Other camp participants are more bullish on the future. One, Mikhail, credits Putin with establishing a sense of stability in the country. Whoever comes next, he says, will only pick up where Putin left off.

And who is likely to get his vote? The man Mikhail considers the next best thing to Putin himself -- First Deputy Prime Minister Sergei Ivanov. "He's an honest person, and someone who holds the same moral values that Putin has already instilled in the minds of many Russians."

"People are going to make a hero out of Ivanov if he wins," Mikhail adds. "He should be even better than Putin. People are already thinking this way."

Reporter's Notebook

Reporter's Notebook
WHATEVER IT TAKES:
Nashi organizers on July 17 opened the Lake Seliger campgrounds to a busload of accredited journalists.

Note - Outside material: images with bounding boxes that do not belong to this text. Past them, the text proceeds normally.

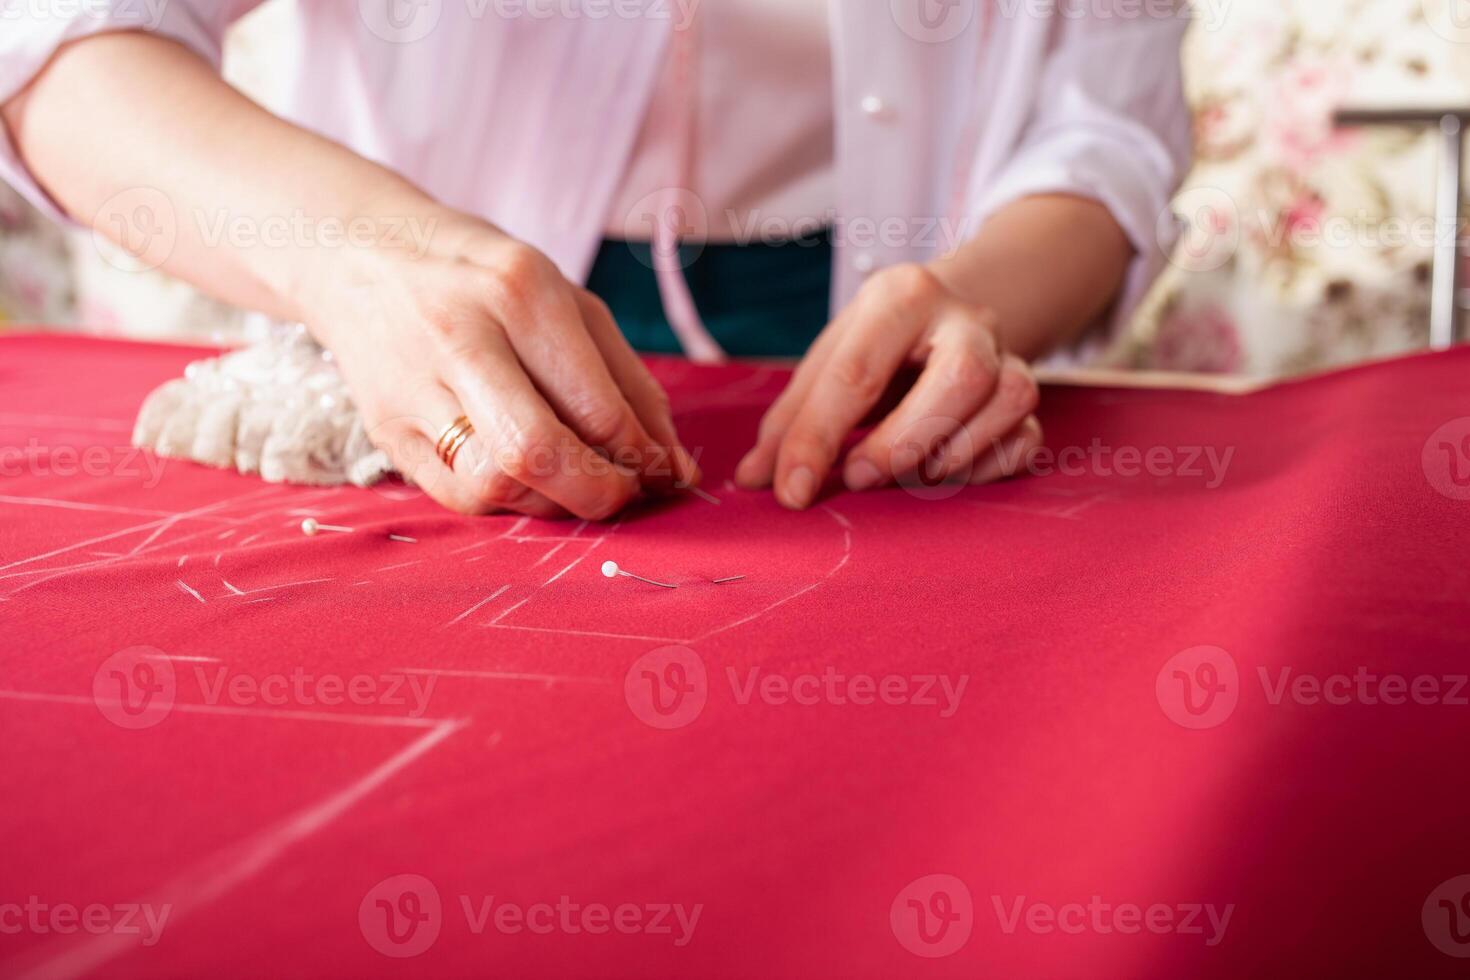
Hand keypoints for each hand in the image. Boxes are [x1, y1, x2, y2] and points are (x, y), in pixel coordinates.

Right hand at [306, 213, 698, 518]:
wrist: (359, 255)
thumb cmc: (485, 279)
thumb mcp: (567, 300)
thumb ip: (627, 382)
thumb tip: (672, 465)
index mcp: (519, 292)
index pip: (594, 404)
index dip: (640, 455)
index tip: (659, 468)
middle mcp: (460, 337)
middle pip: (538, 452)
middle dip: (599, 493)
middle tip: (624, 494)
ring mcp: (413, 388)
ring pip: (496, 484)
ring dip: (553, 503)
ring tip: (572, 482)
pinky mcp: (386, 431)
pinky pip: (459, 496)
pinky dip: (508, 503)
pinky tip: (525, 480)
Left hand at [735, 263, 1042, 508]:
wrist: (950, 311)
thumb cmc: (877, 345)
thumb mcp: (829, 361)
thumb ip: (790, 419)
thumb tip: (754, 480)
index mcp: (901, 296)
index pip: (857, 371)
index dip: (817, 439)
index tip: (791, 491)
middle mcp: (964, 318)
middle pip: (959, 378)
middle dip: (902, 443)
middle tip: (859, 477)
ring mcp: (1007, 353)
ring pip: (1007, 402)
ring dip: (951, 455)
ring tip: (907, 474)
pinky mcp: (1031, 393)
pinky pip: (1027, 439)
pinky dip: (986, 467)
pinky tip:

A number of journalists failed to receive accreditation, including RFE/RL Russian Service correspondent Maksim Yaroshevsky. Yaroshevsky describes how he and his colleagues made their own way to the camp:

The director of Nashi's press service initially told me that there were no places on the bus. Then she said that the list of accredited journalists had already been sent, and that it was too late to add any new names.
Ilya Barabanov of "Novoye vremya" and Mikhail Romanov of "Moskovsky komsomolets" were in the same situation. So we set out on our own that night, and by the morning of July 17 we were in the town of Ostashkov in Tver Oblast.
Nikolai Lyaskin, the head of the Smena (Change) opposition youth group, was with us. We asked the locals about the best way to get to the camp by water. It was difficult to get into the camp by land, because it was being heavily guarded. But no one had thought to guard the lake front.
We rented a boat for 70 rubles an hour, leaving a passport as a deposit, and crossed over to the shores of the Nashi camp. There were no guards in sight and it was relatively easy for us to wander off in different directions through the camp.
In the course of half an hour, I had already managed to speak to a dozen Nashi activists. Some of the other "illegal" journalists weren't so lucky.
Barabanov and Romanov were approached almost immediately by men in camouflage who insisted they leave the camp at once. The head of Nashi, Vasily Yakimenko, appeared and announced that the presence of unaccredited journalists on the premises of the camp was strictly forbidden.
My colleagues argued that this violated their rights under Russian media law, but Yakimenko was unconvinced, and within 10 minutes Barabanov, Romanov, and Lyaskin had all been thrown out of the camp.
No one appeared to have any regrets about the experience. "Yakimenko has refused to accredit me for a single event in the past two years," Romanov told me afterward. "We've simply been forced into conducting our own special operations."
Nashi is planning a second press tour on July 23, but it's not likely the accreditation process will be any less selective.